A new system that improves on the detection of pronunciation errors among non-native speakers could improve English language learning. The technology, discussed in the International Journal of Computing Science and Mathematics, uses speech recognition tools and statistical modelling. It could offer English learners feedback and track their progress, particularly in regions where there is limited access to face-to-face human instruction.
Wenna Dou of the University of Civil Engineering and Architecture in Beijing, China, has focused on Chinese learners of English, a group that often faces challenges in mastering the nuances of English pronunciation due to phonetic and prosodic differences between the two languages.

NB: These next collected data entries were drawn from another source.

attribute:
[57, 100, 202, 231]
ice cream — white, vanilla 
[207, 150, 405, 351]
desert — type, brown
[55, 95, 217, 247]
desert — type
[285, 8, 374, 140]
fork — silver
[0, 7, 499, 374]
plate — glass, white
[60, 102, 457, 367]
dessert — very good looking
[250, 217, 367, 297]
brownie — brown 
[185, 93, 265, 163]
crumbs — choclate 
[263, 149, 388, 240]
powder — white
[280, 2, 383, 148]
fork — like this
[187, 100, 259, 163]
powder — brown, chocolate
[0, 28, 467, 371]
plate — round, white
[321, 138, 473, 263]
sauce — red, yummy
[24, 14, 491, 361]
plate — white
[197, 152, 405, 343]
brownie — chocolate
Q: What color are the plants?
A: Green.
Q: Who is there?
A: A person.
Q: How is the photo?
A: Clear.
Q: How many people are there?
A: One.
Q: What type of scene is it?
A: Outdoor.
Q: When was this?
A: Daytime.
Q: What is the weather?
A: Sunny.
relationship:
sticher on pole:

At the core of this system lies the use of Mel Frequency Cepstral Coefficients (MFCC), a technique commonly employed in speech analysis that simulates how the human ear processes sound. By converting speech into digital signals and emphasizing features such as pitch and frequency, the method captures intonation points. These are key moments in spoken language where pronunciation is most susceptible to error.
To assess these intonation points, Dou used a statistical framework known as the Hidden Markov Model (HMM). HMMs are particularly effective in analysing time-dependent data, such as speech, because they model changing systems based on a series of probabilities. By using a segmentation process that breaks speech into smaller units, Dou has improved the system so that it can cope with longer sections of speech and maintain accuracy without being stymied by complexity.
Dou has also introduced a “degree component signal detection method.” This enhancement refines the system’s ability to identify spectral features, the variations in sound frequency, that often indicate mispronunciation. These features are then compared to a database of standard English pronunciations. The resulting system can quickly flag pronunciation errors with more than 97% accuracy, according to Dou’s tests.
As English continues to serve as a global medium for education, business, and international collaboration, tools that promote clearer speech and mutual intelligibility are in increasing demand. Automated feedback mechanisms, especially those with real-time capability, offer learners immediate and objective insights into their spoken language skills and lead them towards improving.
Dou, W. (2025) ‘A method for capturing English oral pronunciation errors based on speech recognition’, Int. J. Computing Science and Mathematics, Vol. 21, No. 1, pp.32–47.